The macromonomers that self-assemble to form the nanotubes are amphiphilic ABA-triblock copolymers. The two A blocks are hydrophilic poly(2-methyloxazoline) (PMOXA), and the B block consists of hydrophobic poly(dimethylsiloxane) (PDMS).

The Basel team synthesized the copolymers by cationic ring-opening polymerization of 2-methyloxazoline onto activated PDMS. The PMOXA blocks have hydroxyl end groups that allow functionalization with methacrylic acid. In aqueous solution, the triblock macromonomers form supramolecular assemblies that can be chemically cross-linked by polymerization of the methacrylic acid groups.

The team showed that the inner surfaces of the nanotubes are hydrophilic by encapsulating carboxyfluorescein, a water-soluble fluorescent dye, in the nanotubes and examining them by fluorescence microscopy.

“I particularly admire the simple synthesis of a triblock copolymer with polymerizable end-caps that can be cross-linked to produce robust assemblies,” comments William J. Brittain, professor of polymer science at the University of Akron, in Ohio.

University of Toronto chemistry professor Ian Manners points out that although spherical structures are still the most common supramolecular structures generated by self-assembly of block copolymers, a remarkable variety of other morphologies have now been demonstrated, such as the new nanotubes. “Hollow tubes are rare, and this paper is significant in that it reports the formation of tubes in aqueous solution by a simple self-assembly process,” he says.

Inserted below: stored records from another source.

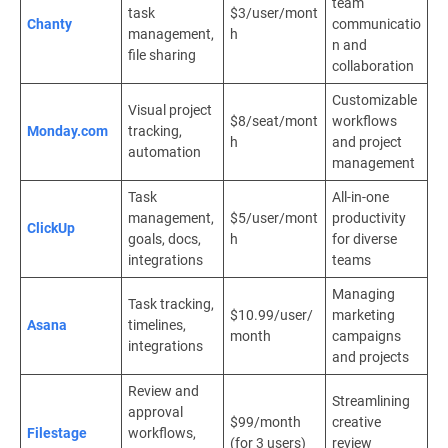
team
task
$3/user/mont
Chanty
communicatio
management,
h
n and
file sharing
collaboration
Customizable
Visual project
$8/seat/mont
workflows
Monday.com
tracking,
h
and project
automation
management
Task
All-in-one
management,
$5/user/mont
productivity
ClickUp
goals, docs,
h
for diverse
integrations
teams
Managing
Task tracking,
$10.99/user/
marketing
Asana
timelines,
month
campaigns
integrations
and projects
Review and
Streamlining
approval
$99/month
creative
Filestage
workflows,
(for 3 users)
review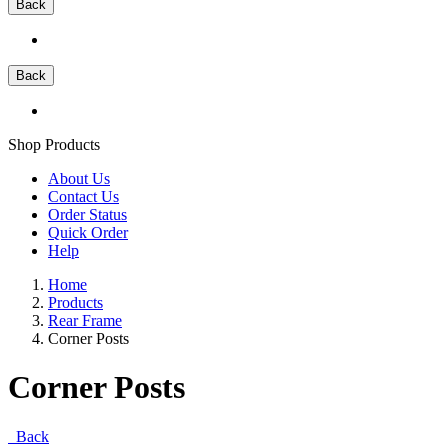
Back
Back
Shop Products
About Us
Contact Us
Order Status
Quick Order
Help
Home
Products
Rear Frame
Corner Posts
Corner Posts
Back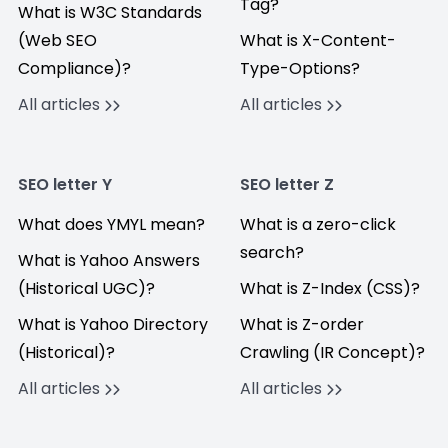
Tag?
What is W3C Standards
(Web SEO
What is X-Content-
Compliance)?
Type-Options?
All articles
All articles
SEO letter Y
SEO letter Z
What does YMYL mean?
What is a zero-click
search?
What is Yahoo Answers
(Historical UGC)?
What is Z-Index (CSS)?
What is Yahoo Directory
What is Z-order
(Historical)?
Crawling (IR Concept)?
All articles
All articles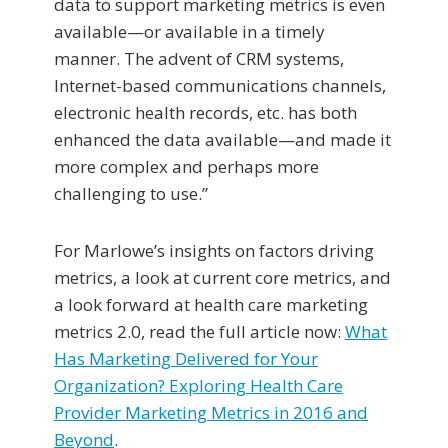
data to support marketing metrics is even
available—or available in a timely
manner. The advent of CRM systems,
Internet-based communications channels,
electronic health records, etc. has both
enhanced the data available—and made it
more complex and perhaps more
challenging to use.”
For Marlowe’s insights on factors driving
metrics, a look at current core metrics, and
a look forward at health care marketing
metrics 2.0, read the full article now:
What
Has Marketing Delivered for Your
Organization? Exploring Health Care
Provider Marketing Metrics in 2016 and
Beyond
.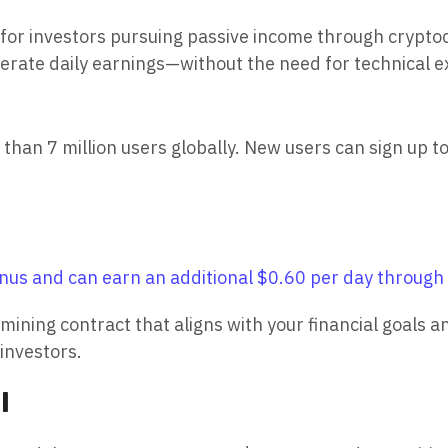
for investors pursuing passive income through crypto
nerate daily earnings—without the need for technical 
n 7 million users globally. New users can sign up tod
us and can earn an additional $0.60 per day through d
 mining contract that aligns with your financial goals 
investors.
l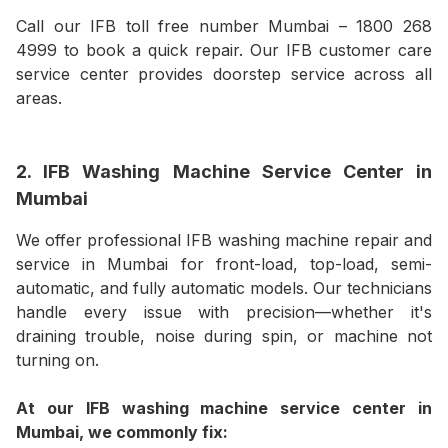
Call our IFB toll free number Mumbai – 1800 268
4999 to book a quick repair. Our IFB customer care
service center provides doorstep service across all
areas.
2. IFB Washing Machine Service Center in
Mumbai
We offer professional IFB washing machine repair and
service in Mumbai for front-load, top-load, semi-
automatic, and fully automatic models. Our technicians
handle every issue with precision—whether it's
draining trouble, noise during spin, or machine not
turning on.
At our IFB washing machine service center in
Mumbai, we commonly fix: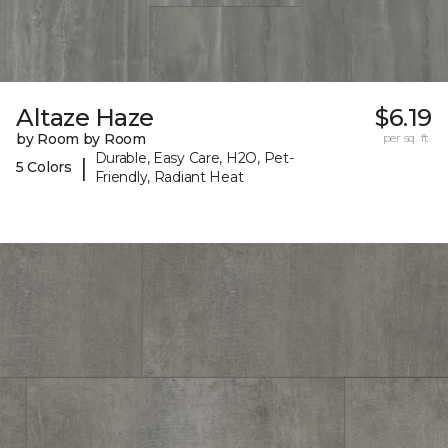
Altaze Haze
$6.19
by Room by Room
per sq. ft.
Durable, Easy Care, H2O, Pet-
|
5 Colors
Friendly, Radiant Heat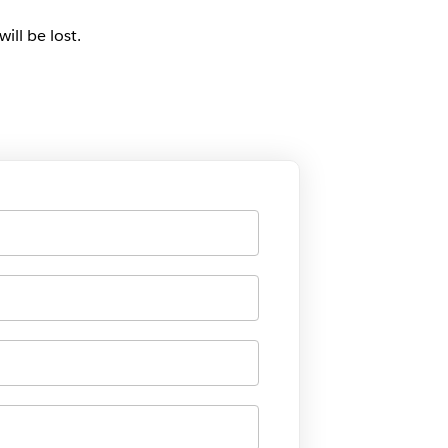
ill be lost.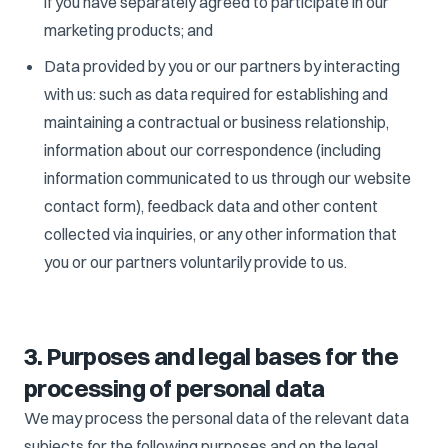
if you have separately agreed to participate in our
marketing products; and
Data provided by you or our partners by interacting
with us: such as data required for establishing and
maintaining a contractual or business relationship,
information about our correspondence (including
information communicated to us through our website
contact form), feedback data and other content
collected via inquiries, or any other information that
you or our partners voluntarily provide to us.
3. Purposes and legal bases for the
processing of personal data
We may process the personal data of the relevant data
subjects for the following purposes and on the legal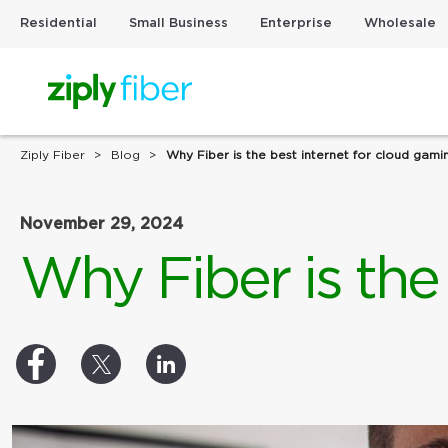
Residential
Small Business
Enterprise
Wholesale
Ziply Fiber
Blog
Why Fiber is the best internet for cloud gami
November 29, 2024
Why Fiber is the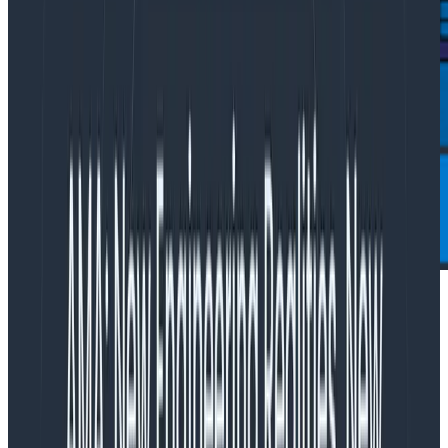
Observability pioneer establishes EU data residency
meeting GDPR requirements; appoints seasoned tech
industry leader to scale EMEA growth
.
SAN FRANCISCO – JANUARY 29, 2024
–
Honeycomb
,
the leading observability platform that enables
engineering teams to solve problems they couldn’t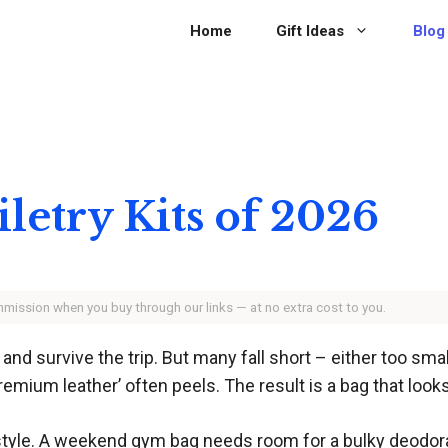
Home
Gift Ideas
Blog
iletry Kits of 2026
ommission when you buy through our links — at no extra cost to you.
f and survive the trip. But many fall short – either too smal
premium leather’ often peels. The result is a bag that looks
style. A weekend gym bag needs room for a bulky deodora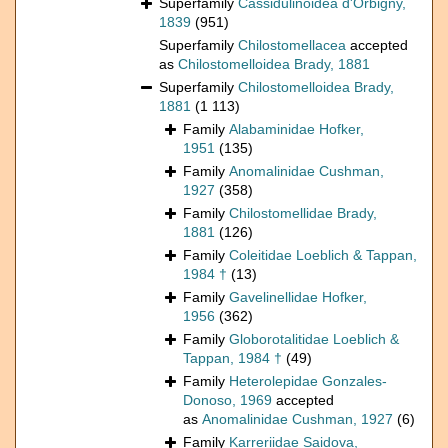
Superfamily
Cassidulinoidea d'Orbigny,
1839
(951)
Superfamily
Chilostomellacea
accepted
as
Chilostomelloidea Brady, 1881
Superfamily
Chilostomelloidea Brady,
1881
(1 113)
Family
Alabaminidae Hofker,
1951
(135)
Family
Anomalinidae Cushman,
1927
(358)
Family
Chilostomellidae Brady,
1881
(126)
Family
Coleitidae Loeblich & Tappan,
1984 †
(13)
Family
Gavelinellidae Hofker,
1956
(362)
Family
Globorotalitidae Loeblich &
Tappan, 1984 †
(49)
Family
Heterolepidae Gonzales-
Donoso, 1969
accepted
as
Anomalinidae Cushman, 1927
(6)
Family
Karreriidae Saidova,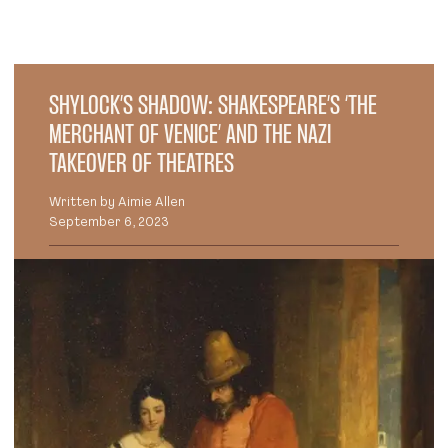
SHYLOCK’S SHADOW: SHAKESPEARE’S ‘THE
MERCHANT OF VENICE’ AND THE NAZI
TAKEOVER OF THEATRES
Written by Aimie Allen
September 6, 2023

Meier notes that polymer chemistry allows a wide variety of possible modifications of the individual parts of synthetic polymers. In the future, “the use of amphiphilic ABC triblock copolymers, for example, should lead to nanotubes with chemically different inner and outer surfaces or the introduction of additional functional groups that allow for selective interactions with their environment,” he says. “Such nanotubes might be suitable as synthetic mimics of protein channels.”

The Basel chemists are now working on chemical modification of their ABA triblock copolymer and the nanotube surfaces. “We are also exploring the potential use of the nanotubes as vehicles for the controlled release of materials and as a matrix for the controlled formation of inorganic nanowires,” Meier says.